Александр Мурашов, к.ф.н.1
Сокрушение архонтов:
Алина Витухновская
Мысля нечто, совершая некий поступок, вынося некое суждение, человек декларирует себя субъектом этого мышления, этого полагания чего-то чем-то, субъектом суждения о чём-то морального и эстетического, субъектом поступка. Сразу понятно, что декларация ещё не конструирует человека в качестве субъекта, ведь люди выносят автоматические моральные и эстетические суждения, подсказанные властью расхожих мнений или мнимой рациональности, так называемого здравого смысла. Субъектность нужно произвести. А сколько ни говори «сто рублей», в кармане они не появятся.
Точно так же и быть субъектом своих поступков — это привилегия немногих, как правило. Быть субъектом своего поступка означает принимать совершённый поступок на себя, признавать себя произвольным деятелем, свободным делателем этого поступка. А значит, не оправдывать поступок ни его соответствием принятым моделям, ни его разумностью, очевидной для других, ни его вынужденностью, утверждать возможность того, что поступок мог бы быть другим, и настаивать непреклонно на том, что свободная, личная воля — источник, хотя бы и не единственный, данного поступка.
И тут мы упираемся в дилемму махрового биологического детерминизма и свободы… У человека есть потребности, «любовь и голод», как заявлял поначалу Фрейд, потребности, неустранимые от того, что тело включено в биологические ритмы, в «металлические истины» обусловленности. Одновременно оно, однако, включено и в жизнь политическую — жизнь полиса, социума, жизнь социальную. Но как политическое тело, как «Я», тело человека уже не ограничивается первичными потребностями. Оно нуждается в субъектности, в осознанном произволе сверхбиологического «я», в самообусловленном, самочинном праве быть субъектом права. Иначе человека социального из человеческого тела не получается, а имеются всё те же потребности, которым вынуждено служить «Я» просто для того, чтобы телесная жизнь продолжалась. И такое «я» будет всегда объектом, «вещью-себя», малодушно подчиняя потенциальный произвол рабству.
Человек в рабстве у биологического, животного бытия — первый, черновой каркас предлагаемой нами мысли, очерк схемы. Но полнота рисунка и колорит придаётся тем, что и формы удовлетворения потребностей, и формы конструирования себя как одного из многих, pola, составляющих данный полис, детерминированы и регламентированы теми, кому принадлежит в этом полисе власть, упорядочивающее начало, архэ, задающее чин вещам.
Средства производства субъектности находятся в чужих руках, а значит, и субъектность овеществляется, отчуждаясь от «Я».

## Формулировка задания
Продолжите текст о субъектности и власти архонтов, начав сразу после его последнего предложения.

## Материал для работы
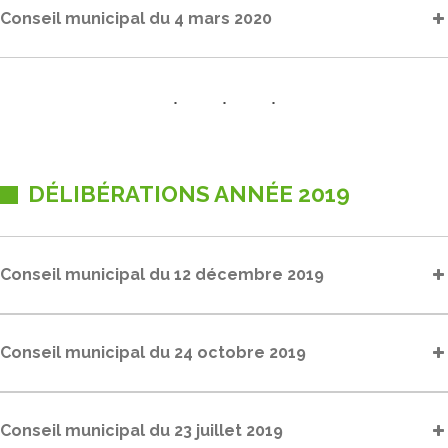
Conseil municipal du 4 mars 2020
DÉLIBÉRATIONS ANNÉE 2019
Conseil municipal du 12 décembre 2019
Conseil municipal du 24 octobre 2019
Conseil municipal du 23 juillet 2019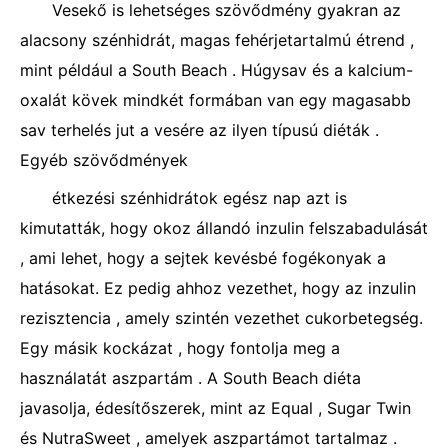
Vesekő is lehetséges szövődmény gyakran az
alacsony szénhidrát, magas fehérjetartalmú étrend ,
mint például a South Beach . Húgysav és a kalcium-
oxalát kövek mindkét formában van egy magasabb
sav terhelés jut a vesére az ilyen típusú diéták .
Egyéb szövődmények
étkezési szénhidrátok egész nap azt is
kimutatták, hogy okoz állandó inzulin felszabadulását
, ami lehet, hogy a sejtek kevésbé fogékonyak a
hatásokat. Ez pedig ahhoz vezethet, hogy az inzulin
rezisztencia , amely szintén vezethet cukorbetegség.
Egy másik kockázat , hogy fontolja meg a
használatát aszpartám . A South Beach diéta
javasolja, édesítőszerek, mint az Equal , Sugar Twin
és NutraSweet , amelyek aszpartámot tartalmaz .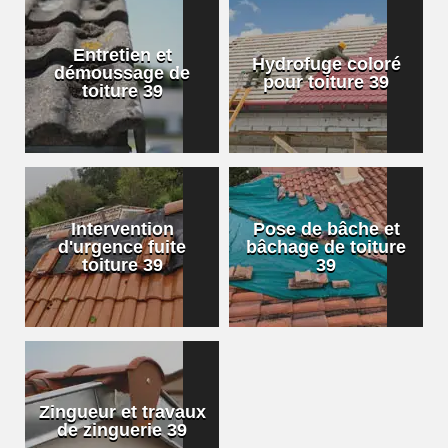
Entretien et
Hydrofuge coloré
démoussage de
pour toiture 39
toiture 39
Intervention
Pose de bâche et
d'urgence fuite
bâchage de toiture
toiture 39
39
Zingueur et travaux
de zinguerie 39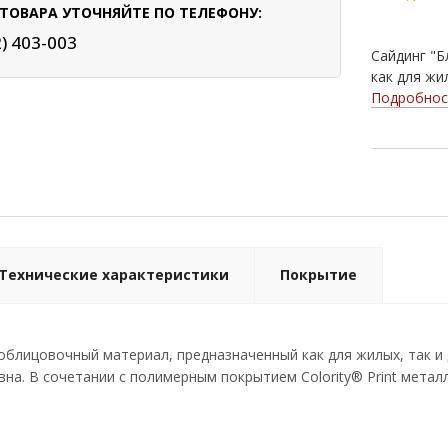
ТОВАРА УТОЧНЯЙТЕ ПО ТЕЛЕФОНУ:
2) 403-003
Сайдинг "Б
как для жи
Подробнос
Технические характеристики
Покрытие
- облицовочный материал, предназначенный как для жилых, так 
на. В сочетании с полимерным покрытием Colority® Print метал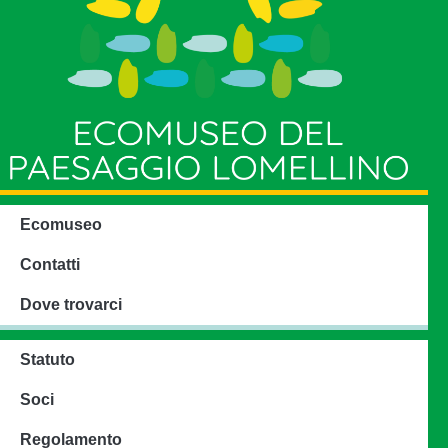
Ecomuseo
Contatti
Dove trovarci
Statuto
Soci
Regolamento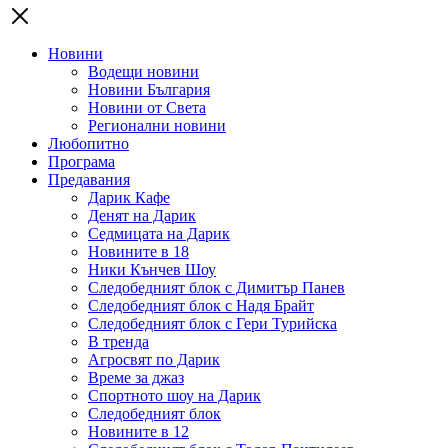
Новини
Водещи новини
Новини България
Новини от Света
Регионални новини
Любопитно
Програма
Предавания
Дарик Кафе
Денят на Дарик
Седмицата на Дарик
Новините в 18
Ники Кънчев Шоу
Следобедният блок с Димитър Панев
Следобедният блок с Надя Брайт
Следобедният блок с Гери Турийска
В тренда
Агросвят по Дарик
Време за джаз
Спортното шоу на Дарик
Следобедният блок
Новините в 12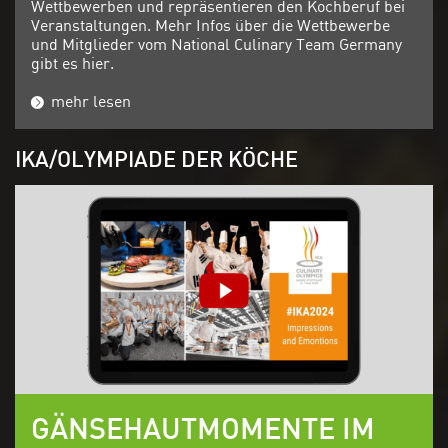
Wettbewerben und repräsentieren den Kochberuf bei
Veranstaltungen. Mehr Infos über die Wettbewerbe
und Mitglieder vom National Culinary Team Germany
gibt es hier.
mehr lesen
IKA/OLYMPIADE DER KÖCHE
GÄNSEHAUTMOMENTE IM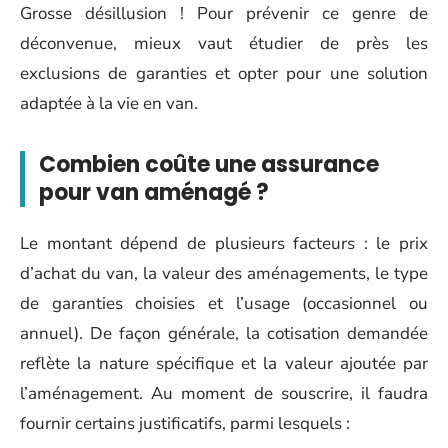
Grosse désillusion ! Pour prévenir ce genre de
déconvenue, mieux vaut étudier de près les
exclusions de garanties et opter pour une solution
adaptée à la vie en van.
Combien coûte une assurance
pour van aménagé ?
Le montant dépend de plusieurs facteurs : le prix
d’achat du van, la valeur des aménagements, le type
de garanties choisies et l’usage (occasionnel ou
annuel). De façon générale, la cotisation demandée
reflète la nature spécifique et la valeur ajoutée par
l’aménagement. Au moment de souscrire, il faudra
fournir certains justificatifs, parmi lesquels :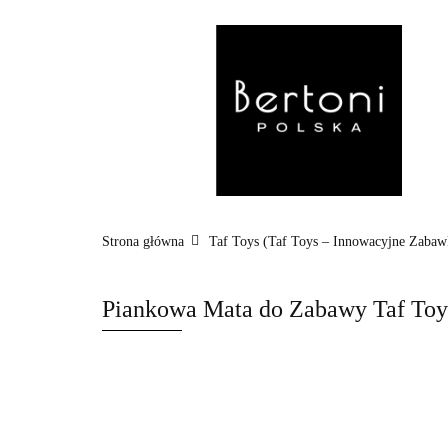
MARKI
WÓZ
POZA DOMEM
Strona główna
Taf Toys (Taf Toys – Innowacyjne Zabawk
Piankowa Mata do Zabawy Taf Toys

* * *

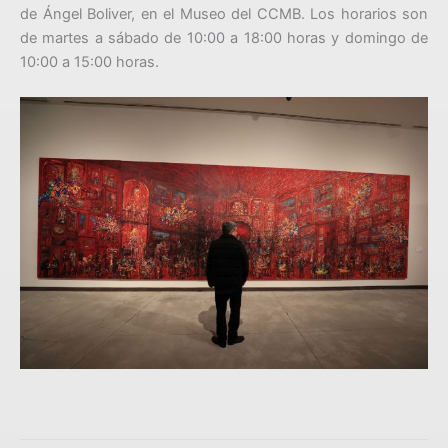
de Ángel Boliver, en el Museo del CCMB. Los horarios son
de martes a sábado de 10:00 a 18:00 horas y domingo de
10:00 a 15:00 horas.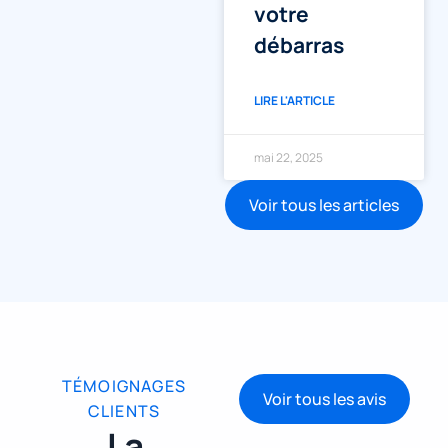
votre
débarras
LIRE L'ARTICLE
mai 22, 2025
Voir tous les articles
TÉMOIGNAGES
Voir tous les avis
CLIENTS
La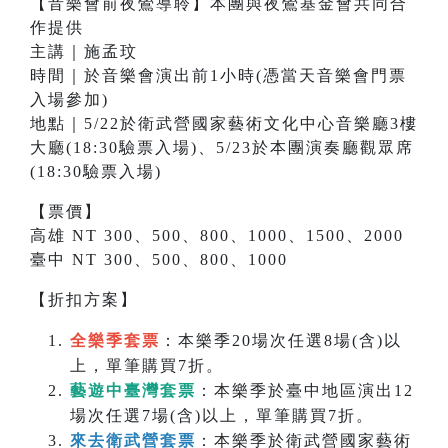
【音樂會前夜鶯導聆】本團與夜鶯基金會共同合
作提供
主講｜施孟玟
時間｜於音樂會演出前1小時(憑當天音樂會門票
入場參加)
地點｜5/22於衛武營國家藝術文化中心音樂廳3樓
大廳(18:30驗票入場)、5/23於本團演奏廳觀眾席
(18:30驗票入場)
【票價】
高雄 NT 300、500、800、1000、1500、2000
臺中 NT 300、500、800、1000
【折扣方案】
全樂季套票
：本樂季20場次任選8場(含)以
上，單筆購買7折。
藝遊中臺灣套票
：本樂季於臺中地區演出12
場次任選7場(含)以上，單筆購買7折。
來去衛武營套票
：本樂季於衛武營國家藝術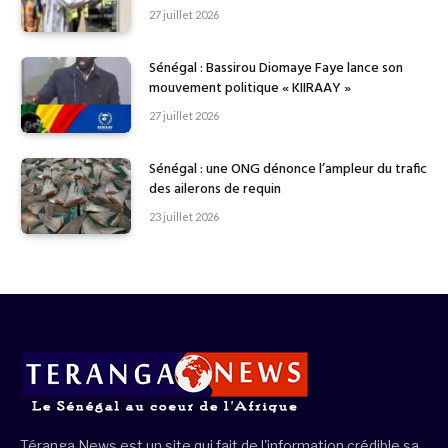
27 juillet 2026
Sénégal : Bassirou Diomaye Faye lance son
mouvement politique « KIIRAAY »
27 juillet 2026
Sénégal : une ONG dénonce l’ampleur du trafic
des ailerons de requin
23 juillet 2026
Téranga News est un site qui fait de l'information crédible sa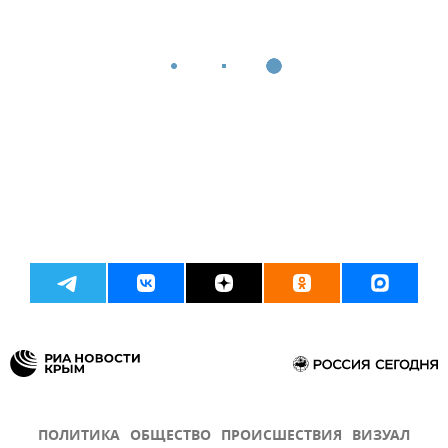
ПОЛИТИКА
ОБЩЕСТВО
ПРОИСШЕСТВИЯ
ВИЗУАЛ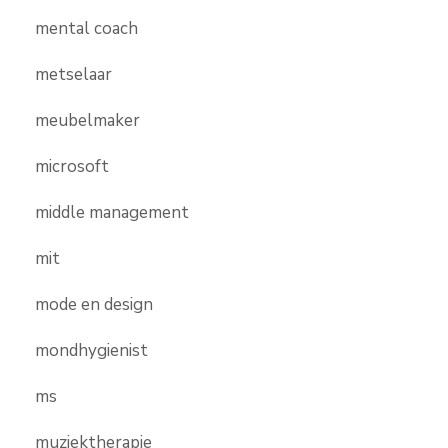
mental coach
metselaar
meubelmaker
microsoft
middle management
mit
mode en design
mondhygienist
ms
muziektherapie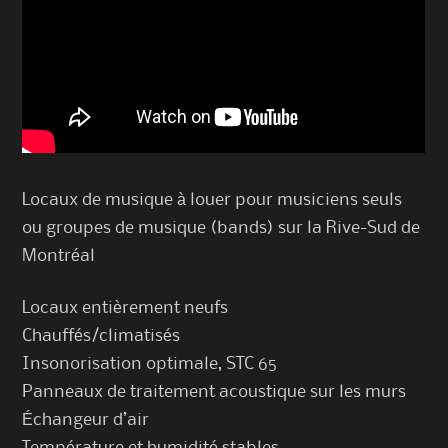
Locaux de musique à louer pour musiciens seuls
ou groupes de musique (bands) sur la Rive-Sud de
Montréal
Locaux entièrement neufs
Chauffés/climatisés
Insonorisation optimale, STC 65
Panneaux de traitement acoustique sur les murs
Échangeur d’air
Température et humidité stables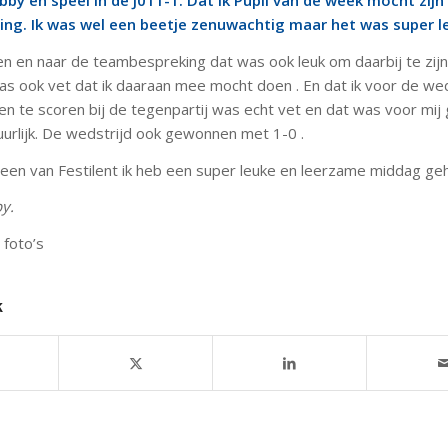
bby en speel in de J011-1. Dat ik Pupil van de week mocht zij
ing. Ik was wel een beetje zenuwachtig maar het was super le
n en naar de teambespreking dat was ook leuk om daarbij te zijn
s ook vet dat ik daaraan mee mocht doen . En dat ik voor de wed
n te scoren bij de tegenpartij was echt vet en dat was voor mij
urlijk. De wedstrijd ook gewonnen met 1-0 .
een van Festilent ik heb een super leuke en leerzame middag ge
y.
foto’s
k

## Результат выполнения
Получается двойное рабство — у матери сырой земли и у царя-батюшки. Рабство у архонта физического мира: «пленённые звери» Сологуба, замкнутые страхом смерти в жизни, — и рабство у архонта мира социального, у своего бытия-чем, бытия чем-то, каким-то объектом, ложно представляемом как «субъект». Эти две стороны рабства человека у Демиурга, но они прочитываются в едином тексте, прошитом нашими венами. Здесь «садистически нервное порно обнажённого жажданья власти» укрощено и усмирено Левиафаном, монополизировавшим садизм и власть.
Мне представляется, что во многих текстах Алины Витухновской различим антидемиургический пафос сокрушения архонтов, похищения их «полномочий»:
С механической похотью бога,
подлеца металлических истин,
Мы желания членами трогать
будем плоти реальности склизкой.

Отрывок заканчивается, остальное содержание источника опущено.